Le tribunal de première instance de Berkane ouvre ce jeudi 19 juin un dossier inédit : celui des premiers citoyens poursuivis en vertu de la récente loi encadrant le droit de grève. Huit membres de l’Association nationale des diplômés chômeurs du Maroc sont appelés à la barre pour avoir mené un sit-in sans autorisation, réclamant un emploi. L’action, pacifique selon les intéressés, pourrait désormais leur coûter cher.
La manifestation s’est tenue il y a deux mois dans la ville de Berkane. Le groupe espérait ouvrir le dialogue avec les autorités locales sur la question du chômage des diplômés.
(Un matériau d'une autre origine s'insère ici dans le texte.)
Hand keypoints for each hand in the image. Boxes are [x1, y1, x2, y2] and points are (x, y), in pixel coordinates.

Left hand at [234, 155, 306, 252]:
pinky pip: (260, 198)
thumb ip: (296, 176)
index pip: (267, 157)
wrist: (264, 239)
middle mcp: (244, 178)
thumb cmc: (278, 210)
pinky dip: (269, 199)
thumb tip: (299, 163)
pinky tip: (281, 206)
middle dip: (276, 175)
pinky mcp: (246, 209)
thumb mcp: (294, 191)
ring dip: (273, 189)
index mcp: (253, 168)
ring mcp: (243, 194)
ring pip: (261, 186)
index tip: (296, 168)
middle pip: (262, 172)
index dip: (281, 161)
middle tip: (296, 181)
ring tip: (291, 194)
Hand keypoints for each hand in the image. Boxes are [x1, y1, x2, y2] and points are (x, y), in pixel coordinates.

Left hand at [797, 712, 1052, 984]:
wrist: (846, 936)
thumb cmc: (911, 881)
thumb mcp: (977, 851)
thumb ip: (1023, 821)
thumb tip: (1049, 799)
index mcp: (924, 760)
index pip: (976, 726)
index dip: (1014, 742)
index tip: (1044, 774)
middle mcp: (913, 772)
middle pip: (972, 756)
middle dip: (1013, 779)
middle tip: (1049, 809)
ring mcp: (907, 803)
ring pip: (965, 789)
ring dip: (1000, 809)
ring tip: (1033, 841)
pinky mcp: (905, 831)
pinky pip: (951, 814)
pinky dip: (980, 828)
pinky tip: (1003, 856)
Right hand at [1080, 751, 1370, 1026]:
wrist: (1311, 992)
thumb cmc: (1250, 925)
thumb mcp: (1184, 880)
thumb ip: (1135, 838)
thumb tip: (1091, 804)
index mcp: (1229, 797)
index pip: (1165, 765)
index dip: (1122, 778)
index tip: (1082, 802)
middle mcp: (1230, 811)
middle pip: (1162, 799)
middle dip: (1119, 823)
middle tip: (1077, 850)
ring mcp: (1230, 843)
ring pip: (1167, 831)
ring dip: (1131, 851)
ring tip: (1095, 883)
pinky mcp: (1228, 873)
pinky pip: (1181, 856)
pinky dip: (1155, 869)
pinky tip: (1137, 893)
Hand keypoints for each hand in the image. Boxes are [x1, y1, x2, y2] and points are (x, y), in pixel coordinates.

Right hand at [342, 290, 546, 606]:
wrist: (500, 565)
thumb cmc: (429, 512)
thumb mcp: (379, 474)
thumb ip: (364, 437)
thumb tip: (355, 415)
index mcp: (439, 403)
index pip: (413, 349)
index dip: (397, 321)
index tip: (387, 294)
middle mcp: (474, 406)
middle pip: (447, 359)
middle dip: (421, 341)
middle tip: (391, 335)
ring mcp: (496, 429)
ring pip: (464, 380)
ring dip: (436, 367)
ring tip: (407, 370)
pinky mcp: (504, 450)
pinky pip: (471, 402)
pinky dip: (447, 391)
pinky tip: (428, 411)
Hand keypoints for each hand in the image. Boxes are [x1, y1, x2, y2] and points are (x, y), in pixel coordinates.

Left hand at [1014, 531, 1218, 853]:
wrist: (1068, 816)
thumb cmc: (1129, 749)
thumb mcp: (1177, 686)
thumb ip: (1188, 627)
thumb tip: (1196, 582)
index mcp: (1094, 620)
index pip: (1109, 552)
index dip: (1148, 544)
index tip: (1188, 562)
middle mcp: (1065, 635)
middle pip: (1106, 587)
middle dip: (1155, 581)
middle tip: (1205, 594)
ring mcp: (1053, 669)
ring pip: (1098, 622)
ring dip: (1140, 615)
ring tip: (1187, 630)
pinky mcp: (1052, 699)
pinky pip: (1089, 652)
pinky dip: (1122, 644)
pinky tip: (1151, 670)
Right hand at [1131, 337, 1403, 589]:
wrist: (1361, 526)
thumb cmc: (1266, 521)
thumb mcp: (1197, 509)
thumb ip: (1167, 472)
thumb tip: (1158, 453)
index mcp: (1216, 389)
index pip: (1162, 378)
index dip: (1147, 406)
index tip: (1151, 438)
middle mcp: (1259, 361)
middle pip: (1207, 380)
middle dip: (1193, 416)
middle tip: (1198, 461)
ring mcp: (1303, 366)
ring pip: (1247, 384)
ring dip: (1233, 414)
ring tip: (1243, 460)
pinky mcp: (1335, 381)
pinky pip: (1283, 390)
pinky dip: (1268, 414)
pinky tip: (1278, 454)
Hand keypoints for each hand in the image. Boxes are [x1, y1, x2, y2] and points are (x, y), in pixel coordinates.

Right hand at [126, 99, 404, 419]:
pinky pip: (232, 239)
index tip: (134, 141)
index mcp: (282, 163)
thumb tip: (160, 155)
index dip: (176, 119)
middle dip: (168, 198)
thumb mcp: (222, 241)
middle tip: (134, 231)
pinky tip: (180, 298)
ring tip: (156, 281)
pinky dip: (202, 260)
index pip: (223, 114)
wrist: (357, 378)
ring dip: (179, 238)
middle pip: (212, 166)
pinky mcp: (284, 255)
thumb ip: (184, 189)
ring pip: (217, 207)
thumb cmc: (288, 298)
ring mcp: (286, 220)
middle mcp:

La réponse a pris la forme d’une convocation judiciaire, fondée sur le nouveau texte adopté sous la houlette du ministre de l’Emploi, Younes Sekkouri.
Une loi fraîchement votée, déjà appliquée
Parmi les prévenus figurent Abdelkrim Azazi, Ahmed Mohammadi, Monir Erriyf, Samir Jiroudi, Chafika Bouaazawi, Naïma Laghzal, Safaa Mohammadi et Nadia Mohammadi. Tous sont accusés d’avoir enfreint les règles définies par la nouvelle législation sur les rassemblements publics et les grèves, votée en 2024.
Leur avocat évoque une interprétation excessive du texte. L’association, de son côté, parle de dérive répressive. Elle appelle les syndicats, ONG et mouvements politiques à se mobiliser pour défendre ce qu’elle considère comme un droit fondamental : le droit de revendiquer dignement un emploi.
Une salle d’audience sous tension
Le procès, qui se tiendra à partir de 9h30 dans la salle n°3 du tribunal, cristallise bien plus qu’un simple différend local. Il met à l’épreuve l’équilibre entre encadrement légal et liberté de manifester. L’affaire est suivie de près par les observateurs du champ syndical et associatif, qui craignent une jurisprudence restrictive.
Si le droit de grève fait désormais l’objet d’un encadrement formel, la question reste entière : jusqu’où peut-on aller sans empiéter sur les libertés publiques ? La réponse pourrait bien émerger de ce procès à Berkane, ville devenue – malgré elle – le théâtre d’un test grandeur nature de la loi Sekkouri.